• _Text under study_:
═══

The waiting area at Headlinerz Barbershop on El Cajon Boulevard looks like a swank doctor’s office. In one corner of the spacious room, five men wait on a leather-cushioned, L-shaped bench. The black, laquered floors shine. A six-foot-tall magazine rack stands to one side of the bench, filled with issues of Jet, Men’s Journal, Ebony, Car and Driver. The Hangover plays on a flatscreen television hung high on the wall.

Although Milton, the shop’s 42-year-old owner and head barber, is expecting me, he rolls his eyes when I enter. Waving an electric razor in my direction for emphasis, he gives me his list of rules.

Rules one and two:

“Don’t take my picture,” he says. “I don’t like my picture taken. And no recording.” He shakes his head, apparently appalled that I would even attempt such a thing. “You can’t record in the ’hood.”

A broad-shouldered athletic kid sitting at the empty station next to Milton’s shakes his head, too. No recording.

At the sight of my notebook and pen, Milton again rolls his eyes. “Guess I’d better watch what I say,” he says. “I don’t want to be in the Reader as Asshole of the Year.”

The kid at the empty station laughs. So does the one in Milton’s barber chair. He’s broad-shouldered, too, pimply, and rocks a thin, wispy mustache. Three of the five men waiting for their turns in Milton’s chair also laugh. The fourth is too riveted by the movie to notice anything else. The fifth is asleep.

Rule three:

“Don’t ever say you work freelance,” Milton warns when I mention my work-from-home privilege. He’s shaving a shadow taper on the pimpled kid. “Around here, it means you’re a hooker without a pimp.”

More laughter.

When he turns to make sure I’ve heard his warning, Milton’s eyes widen. “You’re writing that down? You can’t write that down!”

═══

• _Dataset excerpts_:

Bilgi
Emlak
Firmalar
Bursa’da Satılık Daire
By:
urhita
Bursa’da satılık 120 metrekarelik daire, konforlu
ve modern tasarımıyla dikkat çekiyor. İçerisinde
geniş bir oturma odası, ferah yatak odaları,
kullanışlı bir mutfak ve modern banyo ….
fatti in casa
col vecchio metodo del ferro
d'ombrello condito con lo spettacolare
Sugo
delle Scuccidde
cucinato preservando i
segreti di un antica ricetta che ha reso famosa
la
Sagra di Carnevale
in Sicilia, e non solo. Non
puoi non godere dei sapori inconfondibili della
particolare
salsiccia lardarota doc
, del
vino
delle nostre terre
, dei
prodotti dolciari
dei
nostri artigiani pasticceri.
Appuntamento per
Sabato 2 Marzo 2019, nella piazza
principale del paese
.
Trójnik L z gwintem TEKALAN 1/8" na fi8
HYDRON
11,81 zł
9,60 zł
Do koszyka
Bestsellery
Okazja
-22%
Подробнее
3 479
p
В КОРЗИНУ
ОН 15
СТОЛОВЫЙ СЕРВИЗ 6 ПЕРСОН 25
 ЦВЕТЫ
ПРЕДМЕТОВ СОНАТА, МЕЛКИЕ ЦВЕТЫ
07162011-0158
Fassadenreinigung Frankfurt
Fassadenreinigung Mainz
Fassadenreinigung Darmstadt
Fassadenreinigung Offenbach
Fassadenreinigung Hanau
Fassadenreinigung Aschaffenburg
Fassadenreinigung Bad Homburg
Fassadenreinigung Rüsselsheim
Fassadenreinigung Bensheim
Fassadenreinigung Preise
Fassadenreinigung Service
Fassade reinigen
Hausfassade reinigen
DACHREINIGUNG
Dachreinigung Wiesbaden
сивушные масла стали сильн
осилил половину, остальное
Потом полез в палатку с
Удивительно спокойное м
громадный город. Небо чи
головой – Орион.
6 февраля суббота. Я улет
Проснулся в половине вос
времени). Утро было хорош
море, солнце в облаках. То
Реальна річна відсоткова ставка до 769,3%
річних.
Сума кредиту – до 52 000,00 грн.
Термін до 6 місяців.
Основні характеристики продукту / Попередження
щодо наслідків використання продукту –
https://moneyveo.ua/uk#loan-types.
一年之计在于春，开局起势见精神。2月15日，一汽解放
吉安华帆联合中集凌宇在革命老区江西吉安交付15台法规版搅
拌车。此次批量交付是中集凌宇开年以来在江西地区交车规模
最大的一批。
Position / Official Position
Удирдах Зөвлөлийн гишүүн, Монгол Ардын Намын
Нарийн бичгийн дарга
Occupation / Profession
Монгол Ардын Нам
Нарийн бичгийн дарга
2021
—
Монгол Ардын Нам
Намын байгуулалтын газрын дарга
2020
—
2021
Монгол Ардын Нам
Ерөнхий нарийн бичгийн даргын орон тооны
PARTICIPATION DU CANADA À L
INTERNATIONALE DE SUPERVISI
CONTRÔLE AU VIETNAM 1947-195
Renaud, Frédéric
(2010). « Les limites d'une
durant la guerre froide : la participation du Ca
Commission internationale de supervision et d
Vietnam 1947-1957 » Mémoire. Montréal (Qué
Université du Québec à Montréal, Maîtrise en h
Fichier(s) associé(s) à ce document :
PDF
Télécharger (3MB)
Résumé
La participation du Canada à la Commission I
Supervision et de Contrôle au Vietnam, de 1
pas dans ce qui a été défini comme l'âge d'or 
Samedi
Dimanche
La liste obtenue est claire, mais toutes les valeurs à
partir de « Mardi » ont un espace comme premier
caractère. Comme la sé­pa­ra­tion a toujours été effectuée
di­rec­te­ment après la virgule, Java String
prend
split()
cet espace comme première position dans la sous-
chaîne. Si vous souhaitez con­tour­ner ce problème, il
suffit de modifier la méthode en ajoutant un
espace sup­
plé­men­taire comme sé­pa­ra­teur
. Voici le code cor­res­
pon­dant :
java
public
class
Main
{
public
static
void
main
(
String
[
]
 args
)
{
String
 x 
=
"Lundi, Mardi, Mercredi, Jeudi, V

═══

• _Exercise details_: In the barbershop text, which movie plays on the flatscreen television in the waiting area?

• _Exercise response_: The Hangover